BEGIN SOURCE TEXT

CA: Killjoys was another project that got announced and then there was some quiet time as far as promotion and talking about it, and now it’s coming for sure. Do you think that break that you were talking about before — letting the dust settle for a second and starting back up — do you think that’s improved the final products of both Hotel Oblivion and Killjoys?

GW: Yeah, that’s the greatest benefit of the break, which another thing about that break is important to point out is that we were recording an album. So it was weird because I guess the extracurricular activities I would do or the other stuff I was doing meant it really wasn’t a break at all. So that was difficult.

SA: And originally Killjoys was just a comic and then it was an album and a comic, but the album had to get done first. And now the comic is a completely different comic than it was going to be. The reason is that the Killjoys that he originally conceived is so different from the Killjoys that’s about to come out, because the album did a certain amount of what the original intent was. So there’s different characters and a whole different arc. The hiatus made it better, but it also transformed it into a whole different thing.

CA: Since the comic is so linked to the album, is that going to change how you promote the comic and how you talk to your fans about it? Umbrella Academy wasn’t a My Chemical Romance comic. With this you can talk to your fanbase and point out that the comic can be an extra component of the last album. What are the pros and cons of a project linked to your band?

GW: That’s always been really important. That’ll work itself out as organically as possible. I’ve never been really interested in trying to force people that like the band to like any comic I make, even one that’s tied in to the record. Obviously it’s a lot more connected to the band, but I still don’t want to force that on them.

SA: Yeah, and it’s not a My Chemical Romance comic. You could make that assumption, but it’s not, it is different enough. We were very careful with Umbrella, about how much we exploited MCR. We were very careful and we set up a lot of rules along the way about how much we would use that name. We’ll probably be a little more liberal about it with Killjoys just because you can’t miss the fact that it’s the same title.

CA: You’d done some other comics work before [Umbrella Academy] and you had a very comics-intensive background and fandom, but you weren’t obnoxious with it and the original marketing message for Umbrella that started in the first issue’s letter page kind of said, “This isn’t a guy in a band doing comics, this is a comics guy in a band doing comics” and then the comic came out and spoke for itself and generated the fanbase it has so you didn’t have to have a dual identity anymore. What do you think is the most liberating thing about being where you’re at now with comics as opposed to when you had just put out the first issue of Umbrella Academy?

END SOURCE TEXT
BEGIN ROWS

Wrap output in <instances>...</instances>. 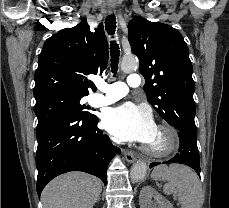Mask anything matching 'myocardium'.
Listing matches in <instances>:
<instances>
[{
	"mask_svg": "<svg viewBox=\"0 0 229 208\" xmlns=\"http://www.w3.org/2000/svg\"><path fill=\"white\" fill-rule=\"evenodd\" d=\"M156 129L166 131L167 138L164 139V142L166 143V147L169 148L163 151H155L144 145L143 149L145 153L156 159L166 158L176 153L181 145V138L178 131L173 126L166 123L157 125Z\"/></svg>",
	"mask_w": 229,
	"mask_h": 208,
	"instance_id": "f54148a6",
	"label": "myocardium"
}]
</instances>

END ROWS

EXERCISE DETAILS: Write the next part of the interview about the Killjoys and Umbrella Academy comics, following on from its final question.

OUTPUT FOR THIS EXERCISE:
GW: You know, that’s interesting. It makes sense that I had to prove it. That made a lot of sense in that there are unfortunately a lot of vanity projects. Every time you go to Comic-Con that’s actually mostly what you’re looking at is weird vanity projects by people who are just kind of moonlighting in comics because they’re assuming that it’s what’s generating movie deals or whatever. I guess I knew that because the work was special and because of my background, I felt very safe. I wasn’t really nervous when it came out. I knew that when it came out it was going to prove that it was a very real comic. And again, Dark Horse being extremely careful with how they promoted the book — you didn’t see writeups in Rolling Stone, or even Spin or anything.

SA: Yeah, we were very conscious of it, I don’t know how self-conscious [Way] was, but we were self-conscious of “Well, is he going to be viewed that way and is the whole book going to be dismissed because of that?” And now we don’t have to think about that. Umbrella won a shitload of awards and sold really well. So we had the critical success and a fan success. So now it’s like, “Okay, Gerard does comics” and we don’t have to worry about it that way. I’m glad we lead with a book that was just a comic and had no connection to the music world before doing [Killjoys]. If Killjoys had been your first comic and it had the same name as a record, it would’ve been hard to make that clear.

GW: I almost didn’t even want to do it as a comic for that reason, because I felt a fair amount of safety and protected by my work in comics. It was really a giant risk to go ahead and make Killjoys a comic because I didn’t want to screw that up. I wanted people who were just fans of my comic work to be able to enjoy it so they didn’t have to go back and listen to the record.

CA: There’s an entire fanbase or group of people who see you as Gerard Way the comic book writer and artist – they may not even care about your band. Do you like having that whole different side of your career as an artist?

GW: Yeah, I absolutely love that. If there was just kind of one side to me — or to anybody — I think that would be really boring. So to have people be able to appreciate equally different things and not even be that aware of the other component? That’s fine. I think I’ll always be involved with stuff like that in my life. If I ever do get to maybe make a film, I would expect people who go to see that film to not know about the two different other component, be it comics or music or anything else. That’s kind of how I always want to do it. So I’m actually really happy that I’ll do a signing, and sure there’ll be some people who really like MCR and Umbrella Academy, but there’ll be a lot of people who are just, y’know a guy in a Superman shirt or a lady in a Star Trek shirt or something. That’s really cool because you can tell that not only do they have a different side to them, but that also they really like your comic book. So not only does it not bother me, I actually really like it. It’s a nice escape to have that duality.

CA: Your brother [Mikey Way] has also done some comics work – he’s done stuff for DC. If you google you guys and “comics,” there’s always a rumor that you’ll do something together eventually. Do you have anything planned right now or is that still kind of off in the distance?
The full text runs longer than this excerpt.